The important question is, will the political parties face the new world which fate has cast upon us in since 9/11? Will the Republicans send their ideologs packing and chose management instead? Will the Democrats? If not, Mayor Bloomberg has made it clear in private that he is willing to risk a half billion of his own money to take the center in a new Independent party featuring management and competence.

The Democrats have good options – pragmatic and competent Governors like the savvy Ed Rendell of Pennsylvania, and Kathleen Sebelius, Governor of Kansas. We hear almost nothing about them. Instead we hear about Senator Clinton, Howard Dean and Barack Obama. Their critical moment arrived last week, when the Connecticut electorate became highly motivated and especially brought into the process vast numbers of new citizens under the age of 30.

I think it is unfortunate that so many Democrats saw the Lamont victory as a celebration; an “anti-war” victory in an “anti-Bush” campaign. Only one Democrat stood out, stepped forward and saw the event as the beginning of a new political period. And for the third time this year at a critical juncture, it is the same man who has taken the initiative on behalf of the Democrats.

“Joe Lieberman’s defeat shows that the public is now engaged in politics,” wrote Wesley Clark in The Wall Street Journal the day after the Lieberman defeat.

“The Republicans will suggest that Democrats aren’t up to it. They’ll play the terrorist-threat card, hope for a few more messages of bin Laden, and ask whether an antiwar party can be trusted to keep America safe. But this is just the spin. The truth is the Democratic Party—elected leaders, party regulars and the big-time donors—pretty much agree on the failures of the administration, and even on the policies that need to be adopted, like stronger diplomacy and more reliance on allies and international organizations, coupled with a willingness to fully fund, rearm, strengthen and use America’s armed forces. The Connecticut primary will ensure that the Democrats push their positions—and their differences with the administration—even more forcefully.”

But right now we have a weirdly farcical thing going on in the Democratic party which has accumulated over the decades: The Democrats are like a fanciful confederation of tribes each made up of some particular idea unrelated and indifferent to the other: There is the black-issues tribe, the Israeli-influence tribe, the Taiwan-influence tribe, the Leftover-from-the-Sixties tribe, the abortion tribe, the gay marriage tribe, the anti-war Democrats tribe and a whole bunch of mini-tribes (and personality cults). The Environmentalist tribe now claims Al Gore is as shaman. Lieberman is the shaman of the Bush Democrats tribe. Most strike cords of memory of what used to mean something in the last decades of the millennium before 9/11.
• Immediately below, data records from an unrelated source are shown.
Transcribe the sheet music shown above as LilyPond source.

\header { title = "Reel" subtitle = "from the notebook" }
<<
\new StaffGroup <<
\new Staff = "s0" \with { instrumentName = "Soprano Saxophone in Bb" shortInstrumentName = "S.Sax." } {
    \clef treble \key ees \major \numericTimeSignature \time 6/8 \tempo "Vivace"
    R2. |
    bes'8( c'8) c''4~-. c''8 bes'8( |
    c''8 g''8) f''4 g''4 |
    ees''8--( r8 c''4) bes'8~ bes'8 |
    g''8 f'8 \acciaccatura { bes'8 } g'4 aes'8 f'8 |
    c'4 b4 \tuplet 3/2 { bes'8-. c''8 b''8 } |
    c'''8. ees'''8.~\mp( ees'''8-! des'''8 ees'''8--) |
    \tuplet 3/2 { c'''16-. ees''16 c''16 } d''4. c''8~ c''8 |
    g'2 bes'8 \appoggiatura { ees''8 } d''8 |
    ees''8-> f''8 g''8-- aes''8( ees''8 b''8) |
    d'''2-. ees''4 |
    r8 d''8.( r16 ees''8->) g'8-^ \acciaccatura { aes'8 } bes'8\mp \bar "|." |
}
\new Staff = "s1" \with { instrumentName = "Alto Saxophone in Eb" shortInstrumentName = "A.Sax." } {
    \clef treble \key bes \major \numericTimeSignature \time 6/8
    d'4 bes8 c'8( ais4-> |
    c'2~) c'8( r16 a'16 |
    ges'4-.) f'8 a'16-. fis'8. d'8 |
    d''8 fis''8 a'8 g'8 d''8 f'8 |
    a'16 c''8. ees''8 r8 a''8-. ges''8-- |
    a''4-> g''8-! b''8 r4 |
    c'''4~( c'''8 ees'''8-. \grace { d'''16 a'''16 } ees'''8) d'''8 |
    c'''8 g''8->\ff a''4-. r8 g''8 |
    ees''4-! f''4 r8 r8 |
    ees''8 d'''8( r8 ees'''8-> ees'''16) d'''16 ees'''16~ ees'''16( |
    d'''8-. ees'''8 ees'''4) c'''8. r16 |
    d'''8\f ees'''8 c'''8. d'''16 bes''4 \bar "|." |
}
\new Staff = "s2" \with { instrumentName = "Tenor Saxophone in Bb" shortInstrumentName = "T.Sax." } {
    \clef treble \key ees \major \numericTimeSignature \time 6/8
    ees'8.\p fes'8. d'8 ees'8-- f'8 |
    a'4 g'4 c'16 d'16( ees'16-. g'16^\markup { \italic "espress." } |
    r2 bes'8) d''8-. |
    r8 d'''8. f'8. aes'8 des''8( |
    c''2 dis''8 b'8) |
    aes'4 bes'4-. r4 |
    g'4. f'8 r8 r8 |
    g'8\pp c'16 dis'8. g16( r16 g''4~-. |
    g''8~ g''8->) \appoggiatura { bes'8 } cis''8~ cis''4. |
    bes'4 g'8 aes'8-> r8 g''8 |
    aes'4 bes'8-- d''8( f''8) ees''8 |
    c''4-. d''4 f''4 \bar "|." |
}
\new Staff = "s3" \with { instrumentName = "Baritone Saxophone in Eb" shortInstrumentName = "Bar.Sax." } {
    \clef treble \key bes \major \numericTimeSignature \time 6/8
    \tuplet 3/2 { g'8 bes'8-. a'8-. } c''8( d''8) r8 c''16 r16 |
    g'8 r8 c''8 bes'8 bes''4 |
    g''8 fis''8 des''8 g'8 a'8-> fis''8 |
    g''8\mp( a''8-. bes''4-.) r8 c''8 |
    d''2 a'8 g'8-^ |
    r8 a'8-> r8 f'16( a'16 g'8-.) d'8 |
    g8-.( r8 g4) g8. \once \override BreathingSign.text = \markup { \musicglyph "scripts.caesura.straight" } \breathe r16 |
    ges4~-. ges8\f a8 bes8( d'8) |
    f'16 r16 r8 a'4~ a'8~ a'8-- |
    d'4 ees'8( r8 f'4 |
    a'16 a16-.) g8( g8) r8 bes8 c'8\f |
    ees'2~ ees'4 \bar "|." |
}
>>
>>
None of these narrow outlooks will carry the Democrats. Many of them seem to be substituting issues in denial or avoidance of the critical problems at hand, and might be called transference issues. And there is only one critical issue today – the crises in the Middle East. A greater one lurks and is latent and will rise across the Pacific, but (to the great benefit of India and China) it cannot be dealt with until this one is responsibly engaged.

And as the Democrats often seem in denial of authentic responsibilities in the Middle East, so the Republicans appear to be substituting a make-believe war of their own in denial of the rising Pacific concerns. Wasn’t that the point of the neocon darlings and Republican guiding lights Bill Kristol and Robert Kagan’s “Project for the New American Century” – Kagan, like Patty Hearst, even dressed up like a guerilla fighter for one of his earlier fantasies.
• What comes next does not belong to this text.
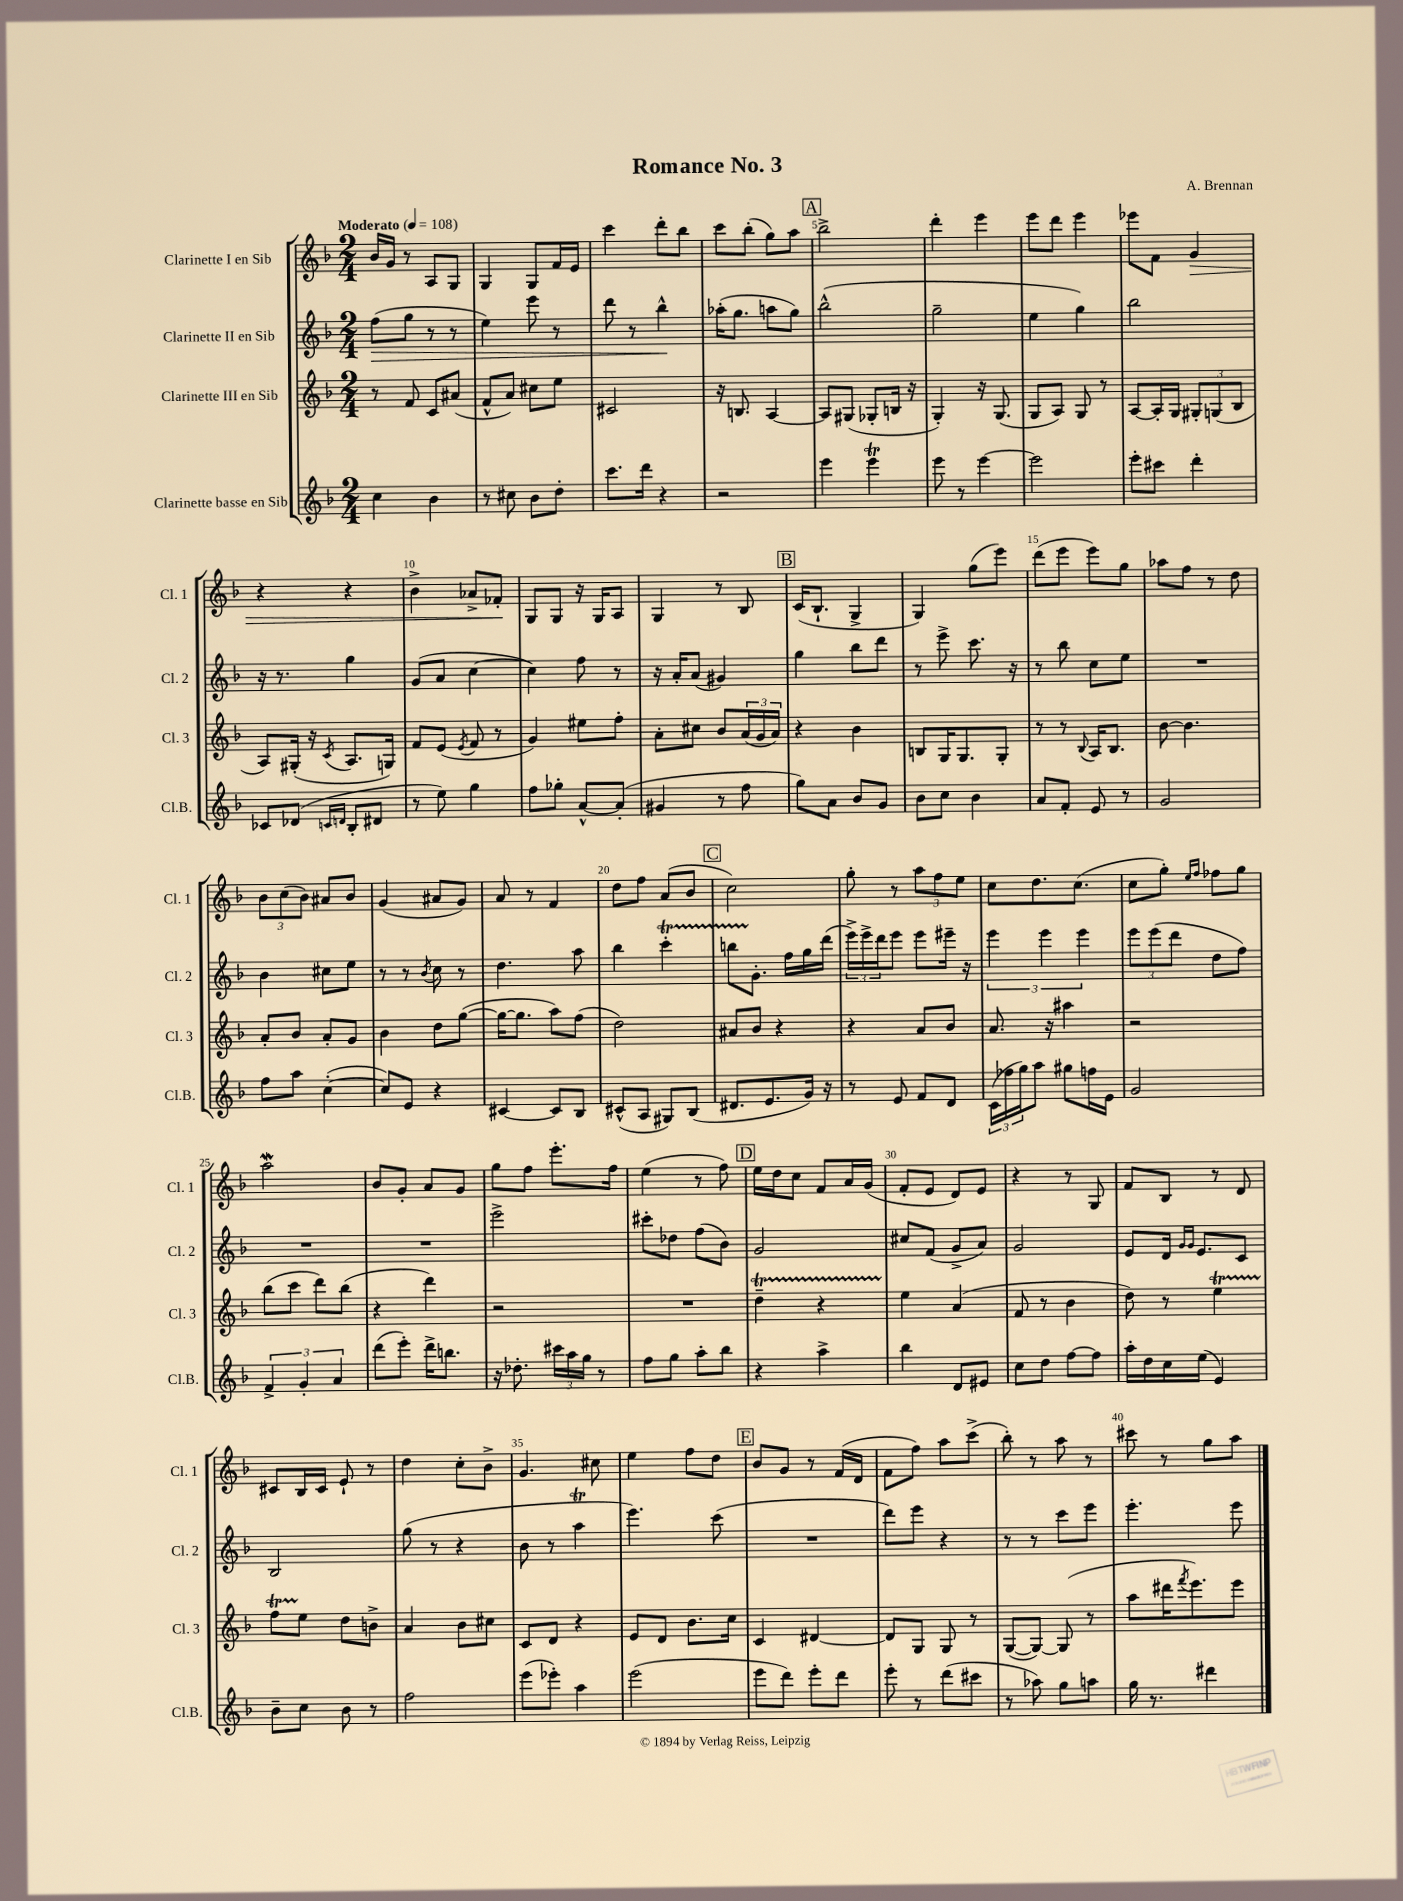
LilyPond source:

From the moment of invasion, General Clark has offered lucid analysis and enlightened geopolitical strategies to anyone who would listen.
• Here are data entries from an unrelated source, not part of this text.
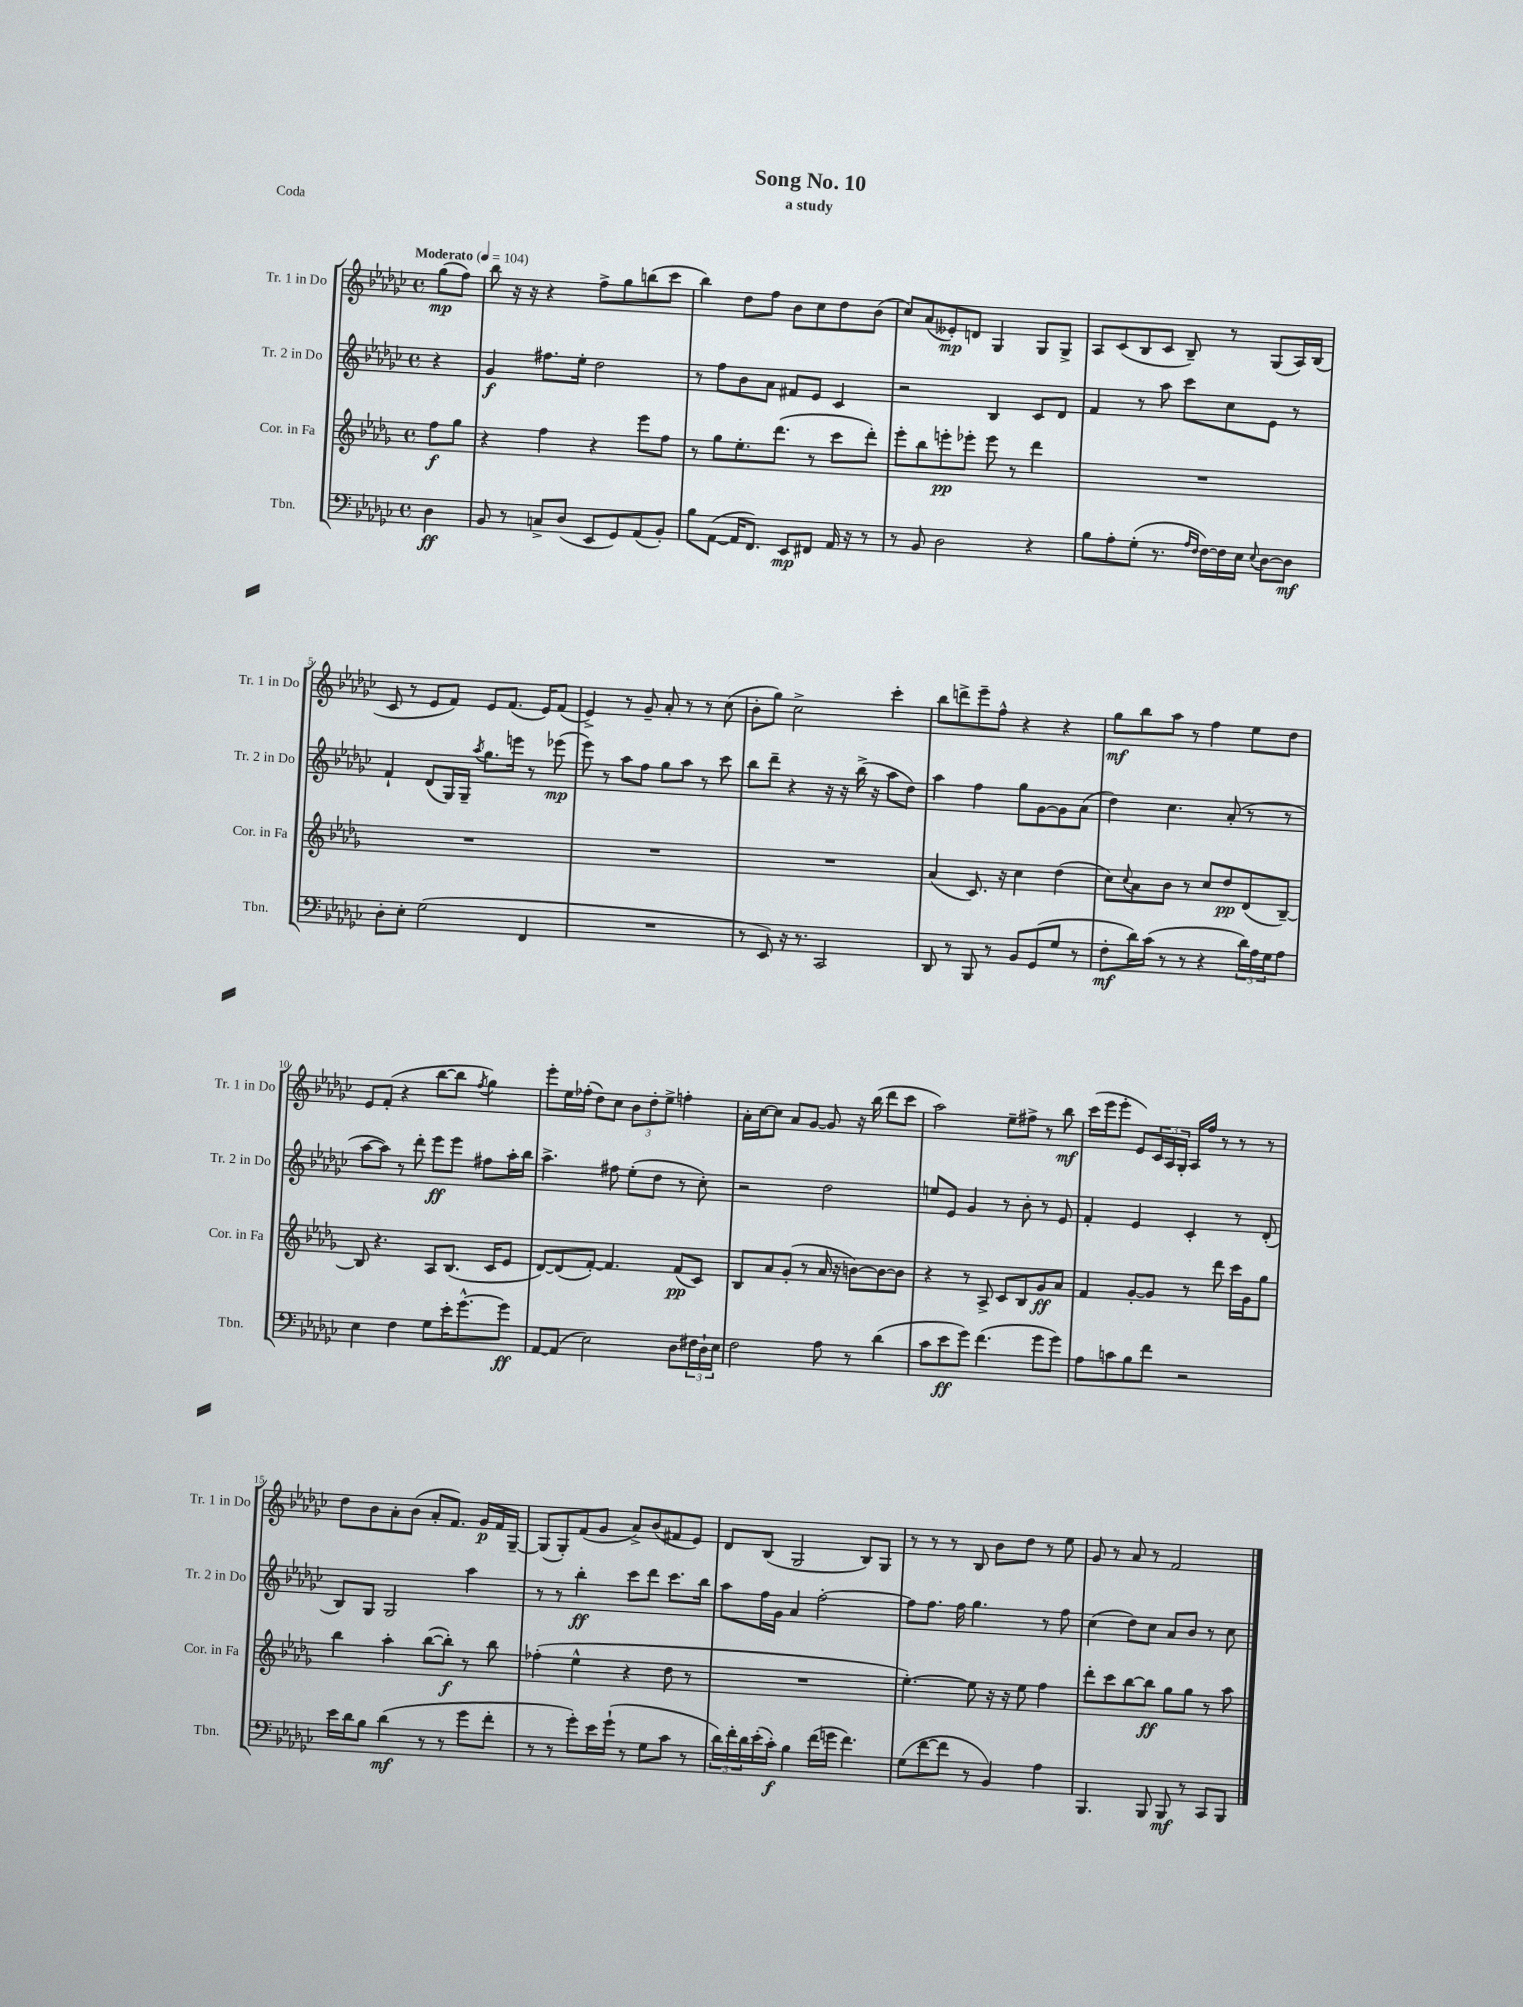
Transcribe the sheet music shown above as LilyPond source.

\header { title = "Song No. 10" subtitle = "a study" piece = "Coda" }
<<
\new StaffGroup <<
\new Staff = "s0" \with { instrumentName = "Tr. 1 in Do" shortInstrumentName = "Tr. 1 in Do" } {
    \clef treble \key ges \major \defaultTimeSignature \time 4/4 \partial 4 \tempo "Moderato" 4 = 104
    ges''8\mp( f''8) |
    bes''8 r16 r16 r4 f''8-> ges''8 b''8( ces'''8 |
    bes''4) des''8 f''8 bes'8 ces''8 des''8 bes'8( |
    ces''8) aes'8( eeses'8-.\mp) d'8 ges4 ges8 ges8-> |
    aes8 ces'8( bes8 ces'8 bes8--) r8 ges8( aes16) bes16( |
    ces'8 r8 ees'8 f'8) ees'8 f'8.( ees'16) f'8( |
    ees'4->) r8 ges'8-- aes'8-. r8 r8 ces''8( |
    bes'8-. ges''8) ces''2-> ces'''4-. |
    bes''8 d'''8-> ees'''8-- f''8-^ r4 r4 |
    ges''8\mf bes''8 aes''8 r8 f''4 ees''8 des''8 |
    ees'8 f'8-.( r4 bes''8~ bes''8 \acciaccatura { f''8 } ges''4) |
    ees'''8-. ees''16 fes''16-.( des''8) ces''8 \tuplet 3/2 { bes'8 des''8-. ees''8-> } f''4-. |
    aes'16-. ces''16~ ces''8 aes'8 ges'8~ ges'8 r16 bes''16( des'''8 ces'''8 |
    aes''2) ees''8-- fis''8-> r8 bes''8\mf |
    ces'''16( ees'''16 ees'''8-. ees'8) \tuplet 3/2 { ces'16 aes16 ges16-. } aes16 f''16 r8 r8 r8 |
    des''8 bes'8 aes'8-. bes'8( aes'8-. f'8.) ges'16\p f'16 ges16~-- |
    ges8( ges8-.) f'8( ges'8 aes'8->) bes'8( fis'8 ees'8) |
    des'8 bes8( ges2 bes8) ges8 |
    r8 r8 r8 bes8 bes'8 des''8 r8 ees''8 |
    ges'8 r8 aes'8 r8 f'2 \bar "|." |
}
\new Staff = "s1" \with { instrumentName = "Tr. 2 in Do" shortInstrumentName = "Tr. 2 in Do" } {
    \clef treble \key ges \major \defaultTimeSignature \time 4/4 \partial 4
    r4 |
    ges'4\f fis''8. ees''16-. des''2 |
    r8 f''8 bes'8 aes'8 fis'8 ees'8 ces'4 |
    r2 bes4 ces'8 des'8 |
    f'4 r8 aes''8 ces'''8 ces''8 ees'8 r8 |
    f'4-! des'8( ges16) ges16-- \acciaccatura { aes''8 } ges''8. e'''16 r8 ees'''8\mp( |
    ees'''8) r8 aes''8 f''8 ges''8 aes''8 r8 ces'''8 |
    bes''8 des'''8-- r4 r16 r16 bes''16->( r16 aes''8 des''8) |
    aes''4 f''4 ges''8 ges'8~ ges'8 aes'8( |
    des''4) ces''4. aes'8-.( r8 r8 |
    aes''8~ aes''8) r8 des'''8-. ees'''8\ff ees'''8 fis''8 aes''16-. bes''16 |
    aes''4.-> fis''8 ees''8-.( des''8 r8 ces''8-.) |
    r2 des''2 |
    e''8 ees'8 ges'4 r8 bes'8-. r8 ees'8 |
    f'4-. ees'4 ces'4-. r8 des'8-.( |
    bes8) ges8 ges2 aes''4 |
    r8 r8 bes''4-.\ff ces'''8 des'''8 ces'''8. bes''16 |
    aes''8 f''16 ges'16 aes'4 f''2~-. |
    f''8 f''8. f''16 ges''4. r8 f''8 |
    ces''4( des''8) ces''8 aes'8 bes'8 r8 ces''8 \bar "|." |
}
\new Staff = "s2" \with { instrumentName = "Cor. in Fa" shortInstrumentName = "Cor. in Fa" } {
    \clef treble \key des \major \defaultTimeSignature \time 4/4 \partial 4
    f''8\f ges''8 |
    r4 f''4 r4 ees'''8 f''8 |
    r8 ges''8 ees''8.-. des'''8.( r8 c'''8 des'''8-.) |
    ees'''8-. bes''8 e'''8-.\pp ees'''8-. ees'''8 r8 des'''4 |
    R1 |
    R1 |
    R1 |
    R1 |
    aes'4( c'8.) r16 c''4 des''4( |
    c''8) \appoggiatura { c''8 } aes'8 bes'8 r8 c''8 des''8\pp des'8( bes8~--) |
    bes8 r4. aes8 bes8.( c'16 ees'8 |
    des'8~) des'8( f'8~-.) f'4. f'8\pp( c'8) |
    bes8 aes'8 ges'8-.( r8 aes'16 r16 b'8~) b'8~ b'8 |
    r4 r8 aes8-> c'8 bes8 ges'8\ff aes'8 |
    f'4 ges'8~-. ges'8 r8 des'''8 c'''16 ges'16 ges''8 |
    bes''4 aes''4-. bes''8~( bes''8-.\f) r8 bes''8 |
    fes''4-.( ees''4-^ r4 des''8 r8 |
    R1 |
    ees''4.~-.) ees''8 r16 r16 ees''8 f''4 |
    des'''8-. c'''8 bes''8~ bes''8\ff ges''8 ges''8 r8 aes''8 \bar "|." |
}
\new Staff = "s3" \with { instrumentName = "Tbn." shortInstrumentName = "Tbn." } {
    \clef bass \key ges \major \defaultTimeSignature \time 4/4 \partial 4
    des4\ff |
    bes,8 r8 c8-> des8( ees,8 ges,8) aes,8( bes,8-.) |
    bes8 aes,8~( aes,16 f,8.) ees,8\mp fis,8 aes,16 r16 r8 |
    r8 bes,8 des2 r4 |
    bes8 aes8-. ges8-.( r8. \grace { aes16 f16 } f16~) f16 ees16 \appoggiatura { ees8 } des8~ des8\mf |
    des8-. ees8-. ges2( f,4 |
    R1 |
    r8 ees,8) r16 r8. ces,2 |
    des,8 r8 bes,,8 r8 bes,8 ges,8( ges8 r8 |
    f8-.\mf des'16) ces'16( r8 r8 r4 \tuplet 3/2 { des'16) aes16 ges16 } aes8 |
    ees4 f4 ges8 ees'16-. ges'8.~-^ ges'8\ff |
    aes,8~ aes,8( ees2) des8 \tuplet 3/2 { fis16 des16-! ees16 } |
    f2 aes8 r8 des'4( |
    ces'8 ees'8\ff ges'8) f'4.( ges'8 ges'8) |
    aes8 c'8 bes8 f'8 r2 |
    ees'16 des'16 bes8 des'4\mf( r8 r8 ges'8 f'8-. |
    r8 r8 ges'8-.) ees'16 ges'16-!( r8 ges8 ces'8 r8 |
    \tuplet 3/2 { des'16) f'16-. des'16 } ees'16-.( ces'16-.\f) bes4 f'16( g'16 f'4.) |
    ges8( f'8~ f'8 r8 bes,4) aes4 |
    bes,,4. bes,,8 bes,,8\mf r8 ces,8 bes,,8 \bar "|." |
}
>>
>>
“Republican strategists could hardly be happier with the outcome of the Connecticut Democratic primary. And Democrats should be deeply concerned in the near term. But if I were a Republican, I’d recognize this as the beginning of the end. Forget about the neocons. This era is over,” wrote Clark.

But only if the Democrats can rise to it.

There’s always Mike Bloomberg with his half billion bucks. And he’s damn good.